**YOUR INSTRUCTIONS:**
Return every line of the following material verbatim, omitting the pictures.

**RAW DATA:**
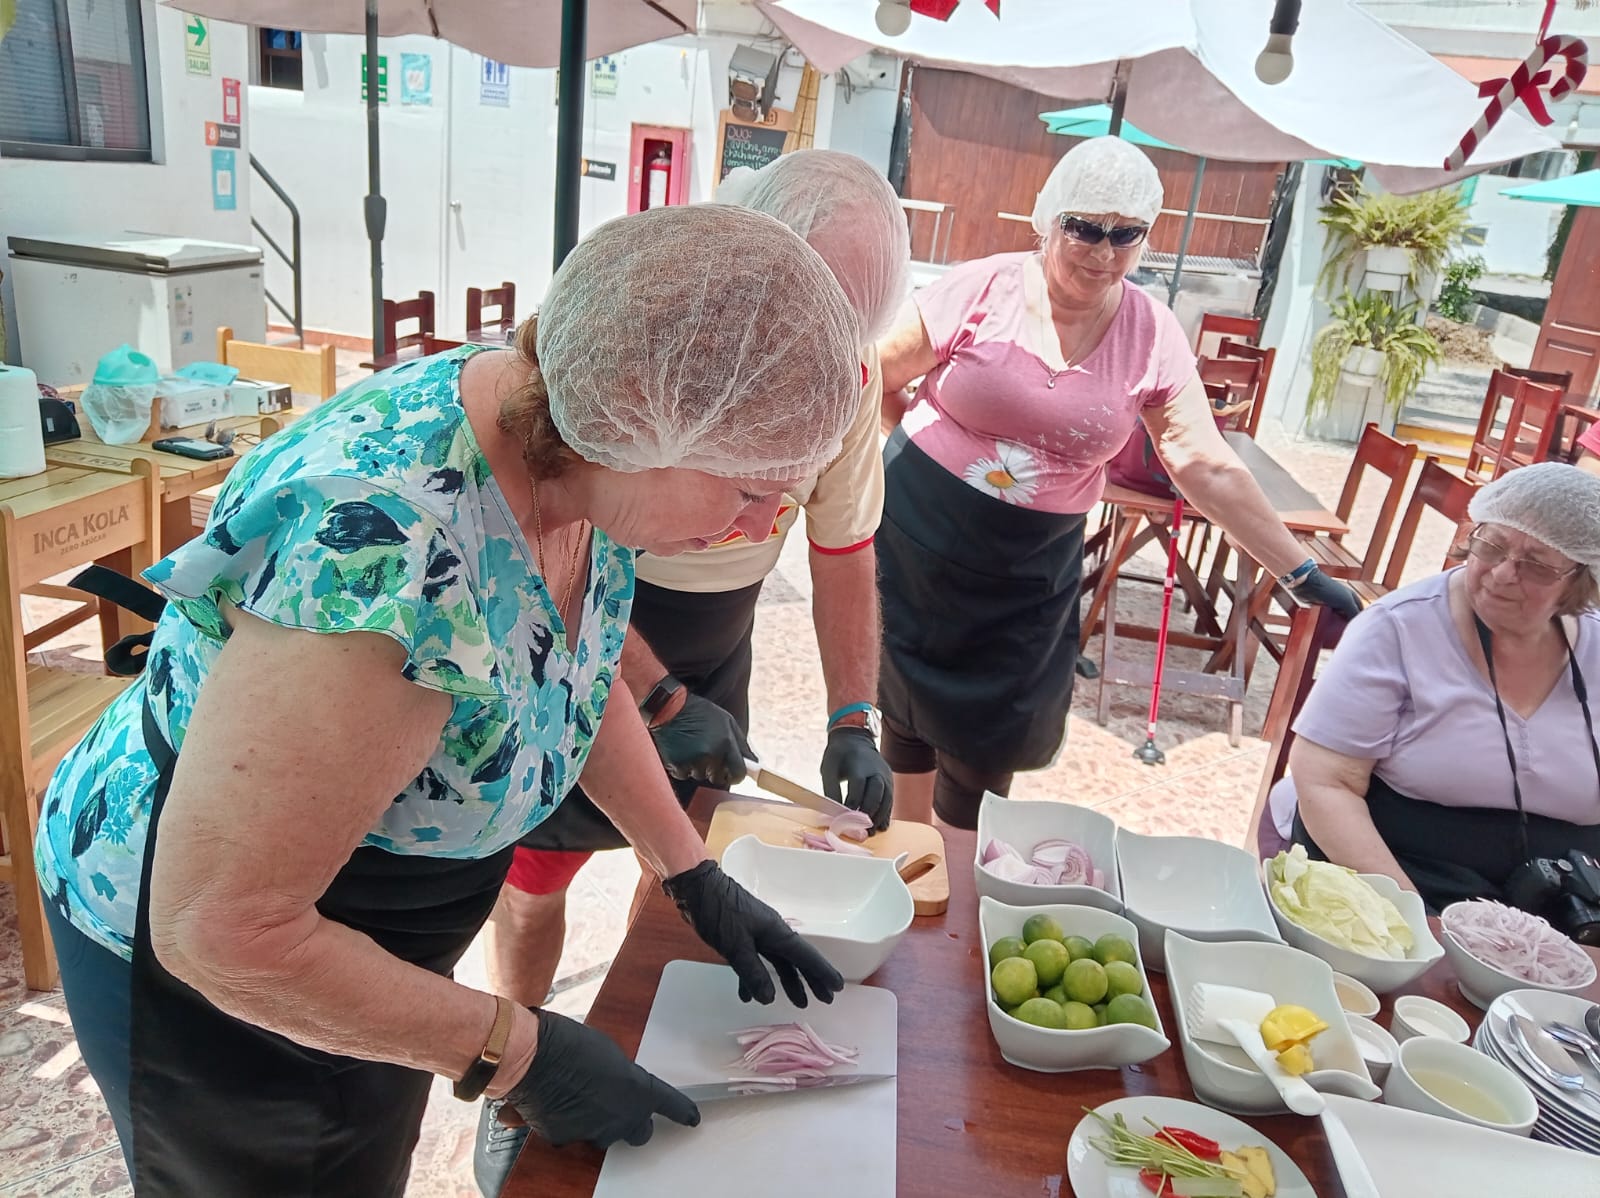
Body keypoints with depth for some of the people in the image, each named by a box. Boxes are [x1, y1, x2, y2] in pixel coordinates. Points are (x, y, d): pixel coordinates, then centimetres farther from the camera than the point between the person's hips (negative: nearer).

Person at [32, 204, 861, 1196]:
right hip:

**WRITTEN REPLY:**
Body keypoints with depth for some of the people in the image, each named by a box. Boxes are [x1, y1, x2, y2] in pixel coordinates. Points are (x, y, d): pixel coordinates, then centimetres farther from the camera than the point between the person's hips (negative: nearer).

Person at [32, 204, 861, 1196]:
right hip:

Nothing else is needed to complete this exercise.